- **EXERCISE REQUIREMENTS**:
• 1. In the excerpt on sched_ext bypass mode, take the part that opens with the words containing "On Sun, Nov" and closes with "easily cause livelocks.", and write it out again with "bypass mode" swapped for "fallback mode".
• 2. According to the excerpt on sched_ext bypass mode, who found that per-node global DSQs can also livelock?

- **EXCERPTED TEXT**:
--- --- ---

On Sun, Nov 09, 2025 at 08:31:03AM -1000, Tejun Heo wrote:
> When bypass mode is activated, tasks are routed through a fallback dispatch
> queue instead of the BPF scheduler. Originally, bypass mode used a single
> global DSQ, but this didn't scale well on NUMA machines and could lead to
> livelocks. In b7b3b2dbae73 ("sched_ext: Split the global DSQ per NUMA node"),
> this was changed to use per-node global DSQs, which resolved the
> cross-node-related livelocks.
> 
> However, Dan Schatzberg found that per-node global DSQ can also livelock in a
> different scenario: On a NUMA node with many CPUs and many threads pinned to
> different small subsets of CPUs, each CPU often has to scan through many tasks
> it cannot run to find the one task it can run. With a high number of CPUs,
> this scanning overhead can easily cause livelocks.

--- --- ---

[Dataset entries]
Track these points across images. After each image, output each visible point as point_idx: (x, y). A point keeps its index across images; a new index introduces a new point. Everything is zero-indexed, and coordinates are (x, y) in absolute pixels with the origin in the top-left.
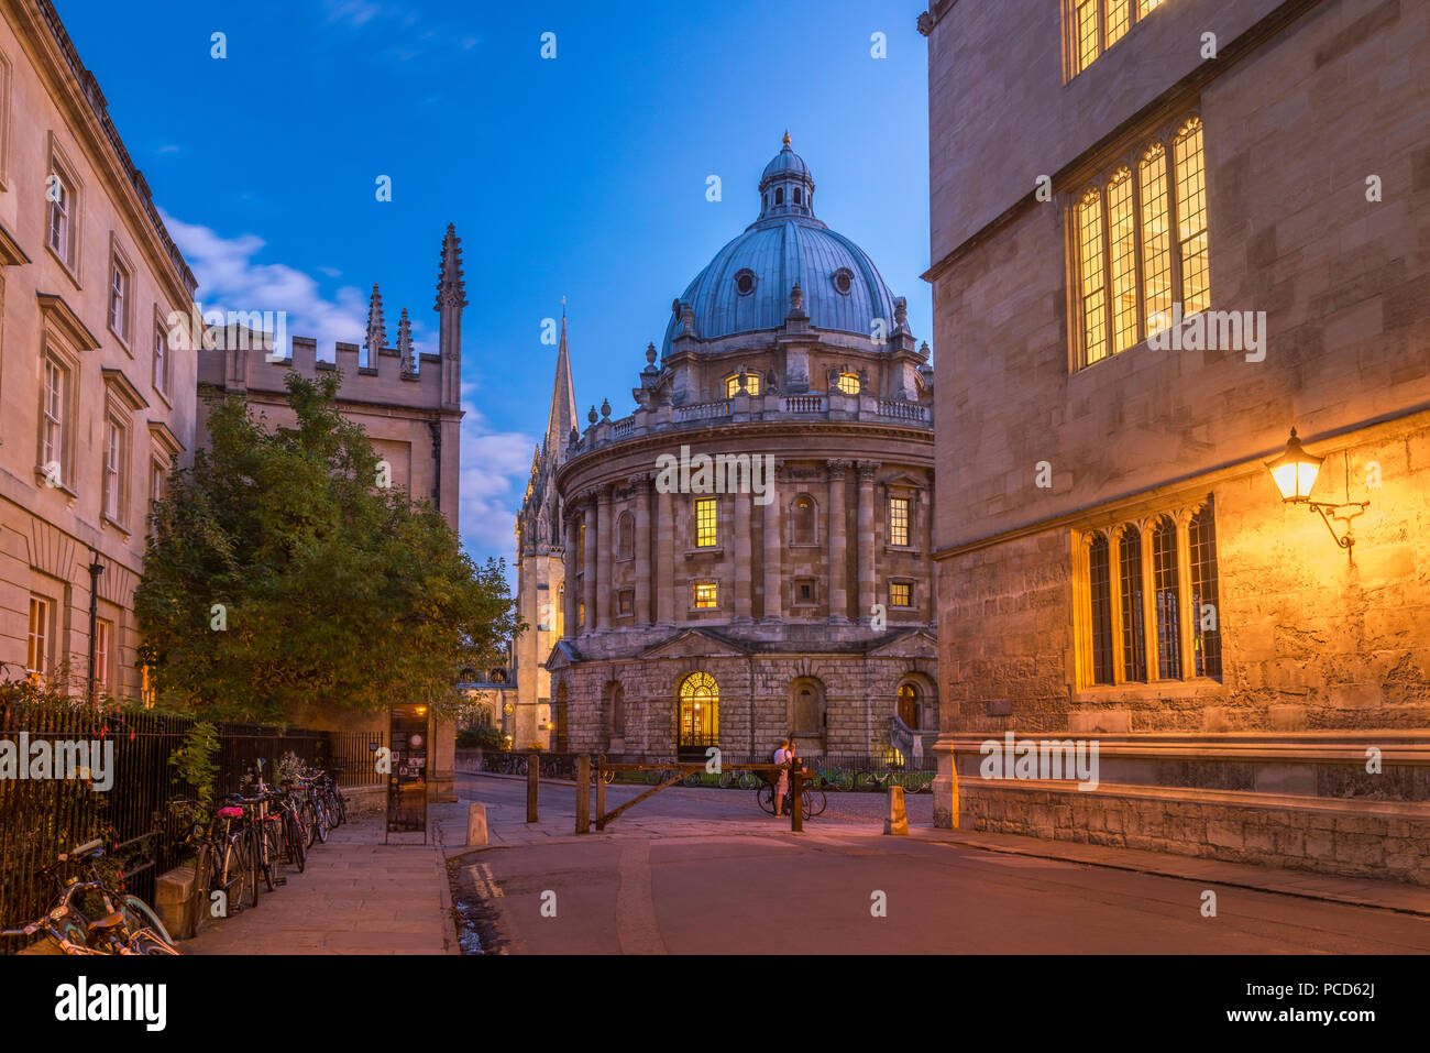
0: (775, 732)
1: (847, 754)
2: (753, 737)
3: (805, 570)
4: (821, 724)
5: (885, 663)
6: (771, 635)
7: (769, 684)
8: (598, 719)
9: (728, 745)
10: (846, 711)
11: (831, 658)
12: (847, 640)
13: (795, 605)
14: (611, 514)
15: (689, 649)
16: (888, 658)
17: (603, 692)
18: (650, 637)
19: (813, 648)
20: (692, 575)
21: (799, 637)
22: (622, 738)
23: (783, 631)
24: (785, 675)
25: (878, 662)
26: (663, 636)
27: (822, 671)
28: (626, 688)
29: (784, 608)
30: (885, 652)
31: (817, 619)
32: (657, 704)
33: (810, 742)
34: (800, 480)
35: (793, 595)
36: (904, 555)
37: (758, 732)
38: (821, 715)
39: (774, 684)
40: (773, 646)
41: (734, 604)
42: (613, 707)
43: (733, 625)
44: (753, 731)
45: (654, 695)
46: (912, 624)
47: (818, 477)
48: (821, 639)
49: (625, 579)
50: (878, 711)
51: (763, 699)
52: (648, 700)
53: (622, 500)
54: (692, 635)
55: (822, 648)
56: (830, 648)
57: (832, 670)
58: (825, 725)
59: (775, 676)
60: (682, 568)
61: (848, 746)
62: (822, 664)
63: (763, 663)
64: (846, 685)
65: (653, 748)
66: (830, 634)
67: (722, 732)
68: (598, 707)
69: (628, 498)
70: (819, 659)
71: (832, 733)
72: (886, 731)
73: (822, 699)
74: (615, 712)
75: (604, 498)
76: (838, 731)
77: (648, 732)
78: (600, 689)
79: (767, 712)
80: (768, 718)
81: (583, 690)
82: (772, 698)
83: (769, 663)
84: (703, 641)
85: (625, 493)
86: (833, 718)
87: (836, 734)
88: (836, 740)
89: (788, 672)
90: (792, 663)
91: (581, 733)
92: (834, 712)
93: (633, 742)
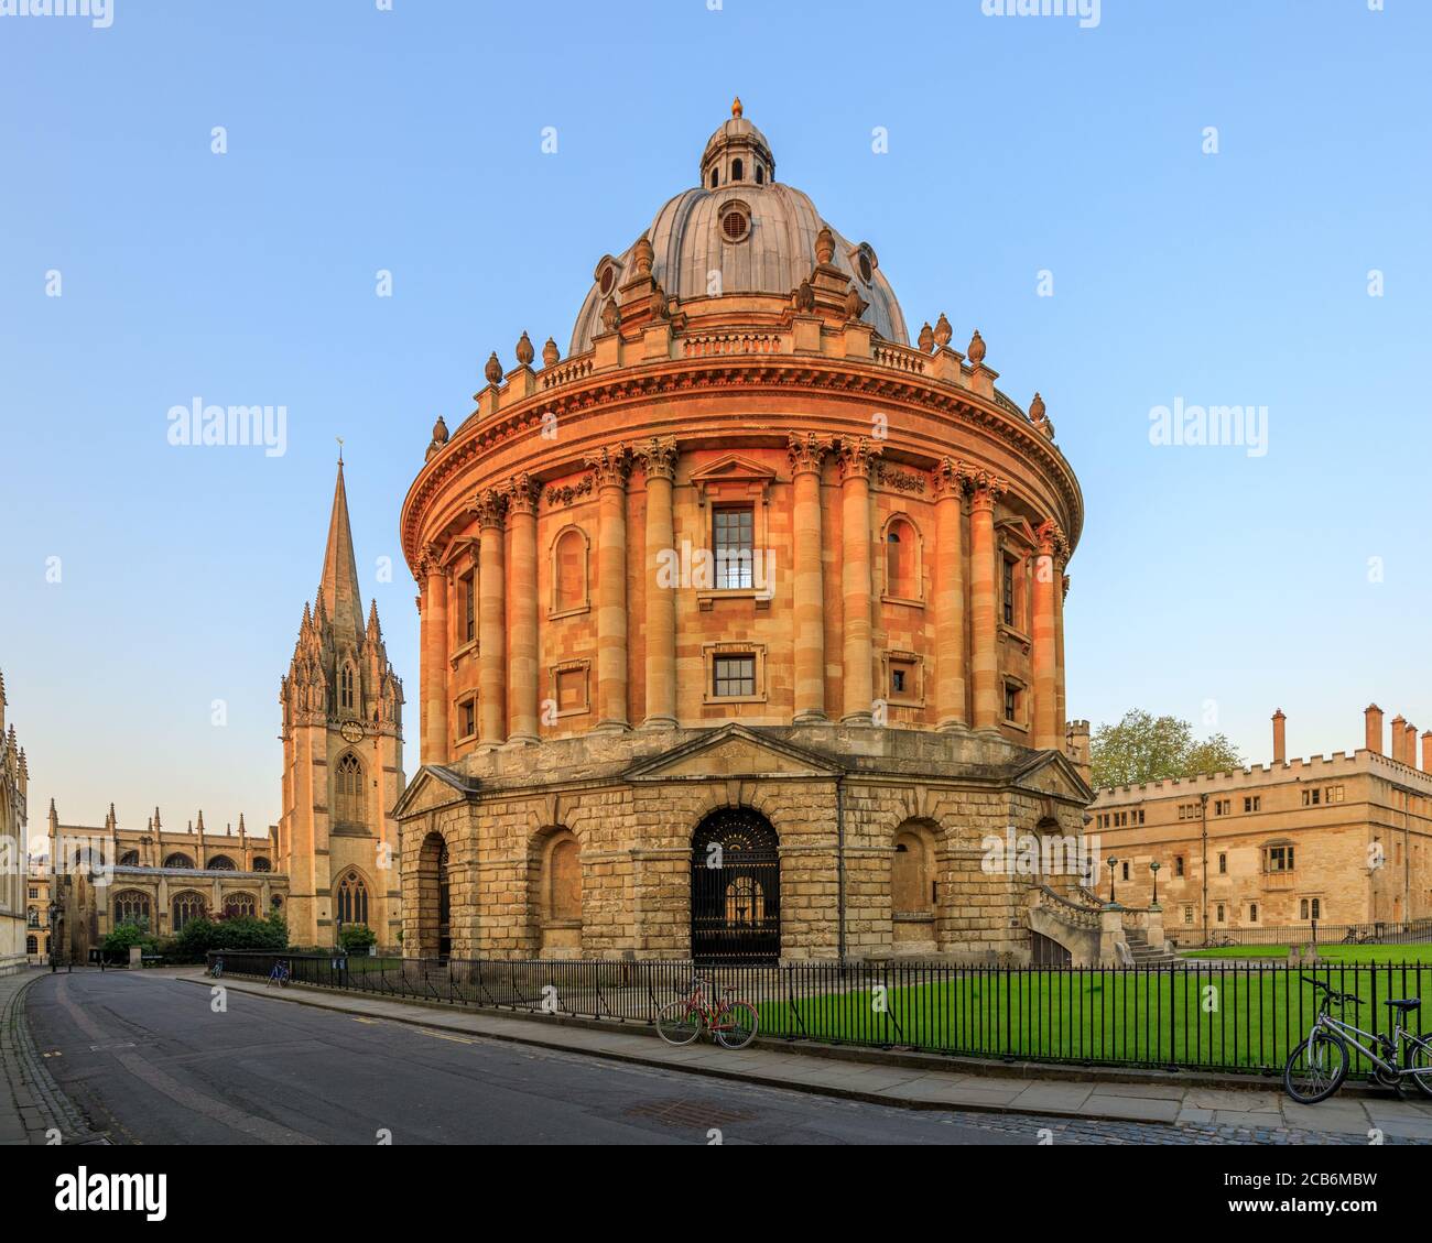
0: (875, 913)
2: (841, 921)
3: (901, 643)
4: (930, 898)
5: (1023, 801)
6: (865, 743)
7: (866, 829)
8: (522, 895)
9: (799, 938)
10: (974, 877)
11: (954, 789)
12: (974, 761)
13: (889, 698)
14: (535, 535)
15: (722, 762)
16: (1028, 793)
17: (530, 847)
18: (634, 744)
19: (928, 770)
20: (709, 639)
21: (907, 751)
23: (884, 739)
24: (890, 815)
25: (1017, 799)
26: (666, 743)
27: (943, 809)
28: (584, 837)
30: (1028, 785)
31: (921, 726)
32: (660, 866)
33: (918, 928)
34: (896, 491)
35: (884, 681)
37: (850, 914)
38: (929, 884)
39: (872, 829)
40: (870, 764)
41: (792, 691)
42: (547, 876)
43: (796, 726)
44: (841, 911)
45: (653, 847)
47: (921, 491)
48: (939, 756)
49: (569, 646)
51: (857, 854)
52: (641, 857)
53: (561, 505)
54: (731, 737)
55: (941, 770)
56: (952, 773)
57: (954, 809)
58: (934, 901)
59: (875, 816)
60: (690, 625)
61: (977, 933)
62: (941, 796)
63: (856, 791)
64: (974, 833)
65: (651, 945)
66: (951, 749)
67: (788, 913)
68: (522, 873)
69: (576, 501)
70: (938, 788)
71: (956, 913)
72: (1024, 909)
73: (931, 857)
74: (552, 884)
75: (525, 502)
76: (964, 909)
77: (641, 916)
78: (523, 842)
79: (862, 877)
80: (865, 888)
81: (486, 844)
82: (872, 854)
83: (864, 792)
84: (751, 750)
85: (568, 495)
86: (957, 888)
87: (961, 914)
88: (962, 923)
89: (892, 808)
90: (899, 794)
91: (483, 921)
92: (958, 877)
93: (602, 936)
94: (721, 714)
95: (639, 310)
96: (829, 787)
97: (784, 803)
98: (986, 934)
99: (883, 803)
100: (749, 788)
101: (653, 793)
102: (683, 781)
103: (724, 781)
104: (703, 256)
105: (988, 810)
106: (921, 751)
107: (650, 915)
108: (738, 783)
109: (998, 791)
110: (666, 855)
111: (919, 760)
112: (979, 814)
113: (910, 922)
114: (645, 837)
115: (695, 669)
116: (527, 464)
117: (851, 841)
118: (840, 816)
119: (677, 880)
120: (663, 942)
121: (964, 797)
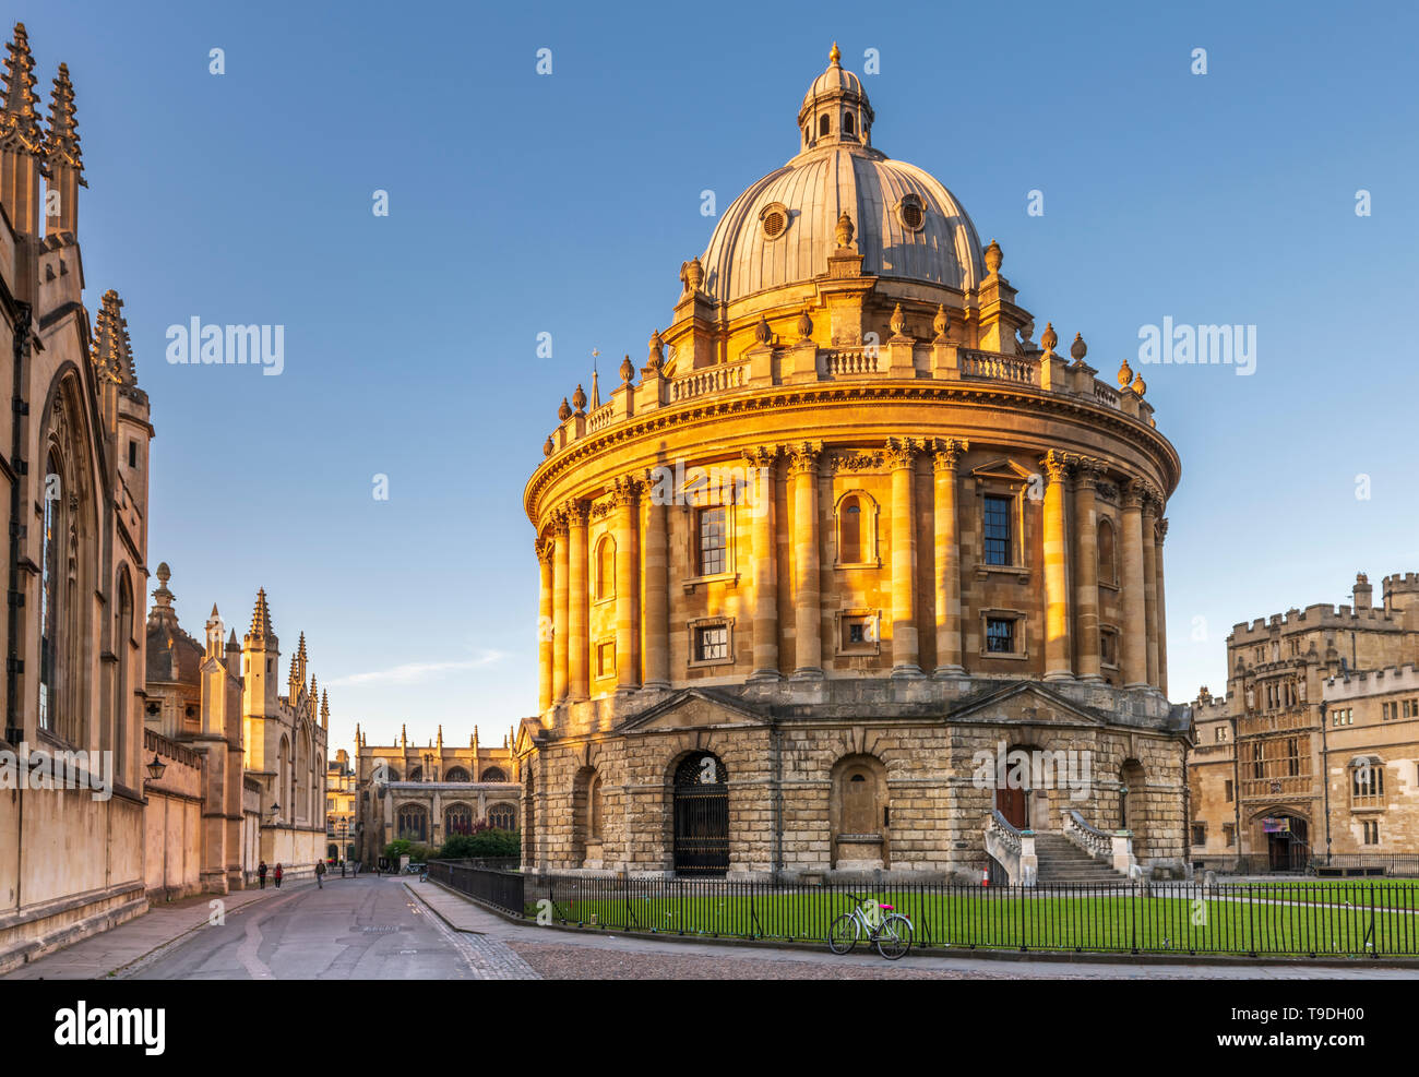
0: (812, 835)
1: (920, 866)
3: (854, 602)
4: (881, 822)
5: (976, 732)
6: (805, 694)
7: (803, 765)
8: (570, 818)
9: (742, 855)
10: (918, 803)
11: (895, 726)
12: (920, 699)
13: (841, 653)
14: (585, 540)
15: (686, 718)
16: (981, 725)
17: (575, 782)
18: (634, 704)
19: (867, 712)
20: (693, 616)
21: (847, 697)
22: (600, 844)
23: (825, 689)
24: (827, 753)
25: (966, 732)
26: (653, 701)
27: (882, 745)
28: (603, 776)
29: (824, 656)
30: (978, 718)
31: (874, 672)
32: (643, 797)
33: (865, 849)
35: (837, 637)
36: (1004, 578)
37: (787, 836)
38: (881, 809)
39: (810, 765)
40: (808, 711)
41: (752, 653)
42: (590, 804)
43: (749, 683)
44: (780, 834)
45: (639, 784)
46: (1016, 677)
47: (876, 466)
48: (880, 699)
49: (604, 626)
50: (966, 803)
51: (793, 786)
52: (630, 791)
53: (599, 518)
54: (690, 698)
55: (882, 712)
56: (893, 712)
57: (896, 744)
58: (887, 824)
59: (811, 754)
60: (680, 606)
61: (922, 854)
62: (881, 735)
63: (793, 734)
64: (918, 765)
65: (637, 859)
66: (893, 691)
67: (734, 835)
68: (571, 801)
69: (609, 514)
70: (876, 728)
71: (897, 836)
72: (980, 832)
73: (883, 786)
74: (594, 810)
75: (578, 518)
76: (906, 833)
77: (631, 836)
78: (571, 778)
79: (800, 805)
80: (801, 814)
81: (551, 780)
82: (808, 786)
83: (802, 735)
84: (707, 706)
85: (603, 509)
86: (898, 813)
87: (902, 836)
88: (903, 845)
89: (830, 747)
90: (836, 734)
91: (550, 839)
92: (900, 804)
93: (613, 851)
94: (700, 675)
95: (683, 329)
96: (764, 734)
97: (731, 748)
98: (930, 855)
99: (821, 743)
100: (705, 737)
101: (639, 742)
102: (656, 733)
103: (686, 732)
104: (748, 258)
105: (934, 743)
106: (860, 697)
107: (637, 835)
108: (696, 734)
109: (943, 726)
110: (648, 790)
111: (858, 704)
112: (922, 747)
113: (855, 843)
114: (634, 776)
115: (682, 639)
116: (576, 490)
117: (790, 776)
118: (779, 755)
119: (655, 809)
120: (646, 857)
121: (906, 733)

--- --- ---

- **RESPONSES TO THE EXERCISE**:
• 1.
On Sun, Nov 09, 2025 at 08:31:03AM -1000, Tejun Heo wrote:
> When fallback mode is activated, tasks are routed through a fallback dispatch
> queue instead of the BPF scheduler. Originally, fallback mode used a single
> global DSQ, but this didn't scale well on NUMA machines and could lead to
> livelocks. In b7b3b2dbae73 ("sched_ext: Split the global DSQ per NUMA node"),
> this was changed to use per-node global DSQs, which resolved the
> cross-node-related livelocks.
> 
> However, Dan Schatzberg found that per-node global DSQ can also livelock in a
> different scenario: On a NUMA node with many CPUs and many threads pinned to
> different small subsets of CPUs, each CPU often has to scan through many tasks
> it cannot run to find the one task it can run. With a high number of CPUs,
> this scanning overhead can easily cause livelocks.

• 2. Dan Schatzberg